[PROVIDED RECORDS — start]
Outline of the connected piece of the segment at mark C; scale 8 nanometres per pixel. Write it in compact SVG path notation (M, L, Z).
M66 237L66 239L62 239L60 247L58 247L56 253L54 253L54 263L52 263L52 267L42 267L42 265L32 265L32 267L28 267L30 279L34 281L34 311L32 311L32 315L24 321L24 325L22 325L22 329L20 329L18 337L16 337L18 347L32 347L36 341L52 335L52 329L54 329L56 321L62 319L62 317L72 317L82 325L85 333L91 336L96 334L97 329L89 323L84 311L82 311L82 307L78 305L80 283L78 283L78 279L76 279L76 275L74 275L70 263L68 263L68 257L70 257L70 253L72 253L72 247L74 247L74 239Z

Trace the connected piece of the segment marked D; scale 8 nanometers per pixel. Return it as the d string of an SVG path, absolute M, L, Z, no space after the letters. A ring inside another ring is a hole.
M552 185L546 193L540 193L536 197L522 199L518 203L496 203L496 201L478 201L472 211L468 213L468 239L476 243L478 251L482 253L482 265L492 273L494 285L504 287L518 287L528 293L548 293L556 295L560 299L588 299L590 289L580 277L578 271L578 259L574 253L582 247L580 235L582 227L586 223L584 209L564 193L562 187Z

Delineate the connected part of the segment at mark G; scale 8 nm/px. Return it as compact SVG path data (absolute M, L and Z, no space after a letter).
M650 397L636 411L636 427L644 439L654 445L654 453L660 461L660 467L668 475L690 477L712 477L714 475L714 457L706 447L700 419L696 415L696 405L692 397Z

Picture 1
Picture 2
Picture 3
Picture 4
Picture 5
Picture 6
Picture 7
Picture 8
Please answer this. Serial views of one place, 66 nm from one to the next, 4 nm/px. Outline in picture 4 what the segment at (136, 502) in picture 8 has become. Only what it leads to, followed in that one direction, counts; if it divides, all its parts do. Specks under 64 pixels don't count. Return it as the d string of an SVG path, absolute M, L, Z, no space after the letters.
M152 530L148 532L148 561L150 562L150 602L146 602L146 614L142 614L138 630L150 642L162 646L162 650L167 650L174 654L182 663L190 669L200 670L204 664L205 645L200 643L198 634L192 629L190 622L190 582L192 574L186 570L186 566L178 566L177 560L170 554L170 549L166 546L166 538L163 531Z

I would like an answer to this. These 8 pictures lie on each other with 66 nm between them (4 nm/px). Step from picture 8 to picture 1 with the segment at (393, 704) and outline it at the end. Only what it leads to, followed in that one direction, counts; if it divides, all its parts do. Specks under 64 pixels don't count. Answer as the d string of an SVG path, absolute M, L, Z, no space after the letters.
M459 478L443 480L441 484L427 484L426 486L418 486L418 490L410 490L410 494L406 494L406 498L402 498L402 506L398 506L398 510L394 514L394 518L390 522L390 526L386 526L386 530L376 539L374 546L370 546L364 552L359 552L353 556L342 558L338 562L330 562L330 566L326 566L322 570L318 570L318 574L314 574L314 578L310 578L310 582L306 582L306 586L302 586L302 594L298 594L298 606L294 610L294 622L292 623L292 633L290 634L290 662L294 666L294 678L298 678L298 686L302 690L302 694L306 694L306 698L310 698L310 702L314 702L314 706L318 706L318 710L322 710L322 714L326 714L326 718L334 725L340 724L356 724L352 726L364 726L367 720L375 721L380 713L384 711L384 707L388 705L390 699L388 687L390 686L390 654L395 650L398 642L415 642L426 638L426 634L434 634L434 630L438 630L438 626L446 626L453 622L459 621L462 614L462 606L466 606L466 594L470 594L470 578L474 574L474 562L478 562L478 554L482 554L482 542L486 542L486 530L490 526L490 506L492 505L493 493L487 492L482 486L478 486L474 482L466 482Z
[PROVIDED RECORDS — finish]
Now that the records have been shown, restate each one word for word.

Outline of the connected piece of the segment at mark C; scale 8 nanometres per pixel. Write it in compact SVG path notation (M, L, Z).
M66 237L66 239L62 239L60 247L58 247L56 253L54 253L54 263L52 263L52 267L42 267L42 265L32 265L32 267L28 267L30 279L34 281L34 311L32 311L32 315L24 321L24 325L22 325L22 329L20 329L18 337L16 337L18 347L32 347L36 341L52 335L52 329L54 329L56 321L62 319L62 317L72 317L82 325L85 333L91 336L96 334L97 329L89 323L84 311L82 311L82 307L78 305L80 283L78 283L78 279L76 279L76 275L74 275L70 263L68 263L68 257L70 257L70 253L72 253L72 247L74 247L74 239Z

Trace the connected piece of the segment marked D; scale 8 nanometers per pixel. Return it as the d string of an SVG path, absolute M, L, Z, no space after the letters. A ring inside another ring is a hole.
M552 185L546 193L540 193L536 197L522 199L518 203L496 203L496 201L478 201L472 211L468 213L468 239L476 243L478 251L482 253L482 265L492 273L494 285L504 287L518 287L528 293L548 293L556 295L560 299L588 299L590 289L580 277L578 271L578 259L574 253L582 247L580 235L582 227L586 223L584 209L564 193L562 187Z

Delineate the connected part of the segment at mark G; scale 8 nm/px. Return it as compact SVG path data (absolute M, L and Z, no space after a letter).
M650 397L636 411L636 427L644 439L654 445L654 453L660 461L660 467L668 475L690 477L712 477L714 475L714 457L706 447L700 419L696 415L696 405L692 397Z

Picture 1
Picture 2
Picture 3
Picture 4
Picture 5
Picture 6
Picture 7
Picture 8
Please answer this. Serial views of one place, 66 nm from one to the next, 4 nm/px. Outline in picture 4 what the segment at (136, 502) in picture 8 has become. Only what it leads to, followed in that one direction, counts; if it divides, all its parts do. Specks under 64 pixels don't count. Return it as the d string of an SVG path, absolute M, L, Z, no space after the letters.
M152 530L148 532L148 561L150 562L150 602L146 602L146 614L142 614L138 630L150 642L162 646L162 650L167 650L174 654L182 663L190 669L200 670L204 664L205 645L200 643L198 634L192 629L190 622L190 582L192 574L186 570L186 566L178 566L177 560L170 554L170 549L166 546L166 538L163 531Z

I would like an answer to this. These 8 pictures lie on each other with 66 nm between them (4 nm/px). Step from picture 8 to picture 1 with the segment at (393, 704) and outline it at the end. Only what it leads to, followed in that one direction, counts; if it divides, all its parts do. Specks under 64 pixels don't count. Answer as the d string of an SVG path, absolute M, L, Z, no space after the letters.
M459 478L443 480L441 484L427 484L426 486L418 486L418 490L410 490L410 494L406 494L406 498L402 498L402 506L398 506L398 510L394 514L394 518L390 522L390 526L386 526L386 530L376 539L374 546L370 546L364 552L359 552L353 556L342 558L338 562L330 562L330 566L326 566L322 570L318 570L318 574L314 574L314 578L310 578L310 582L306 582L306 586L302 586L302 594L298 594L298 606L294 610L294 622L292 623L292 633L290 634L290 662L294 666L294 678L298 678L298 686L302 690L302 694L306 694L306 698L310 698L310 702L314 702L314 706L318 706L318 710L322 710L322 714L326 714L326 718L334 725L340 724L356 724L352 726L364 726L367 720L375 721L380 713L384 711L384 707L388 705L390 699L388 687L390 686L390 654L395 650L398 642L415 642L426 638L426 634L434 634L434 630L438 630L438 626L446 626L453 622L459 621L462 614L462 606L466 606L466 594L470 594L470 578L474 574L474 562L478 562L478 554L482 554L482 542L486 542L486 530L490 526L490 506L492 505L493 493L487 492L482 486L478 486L474 482L466 482Z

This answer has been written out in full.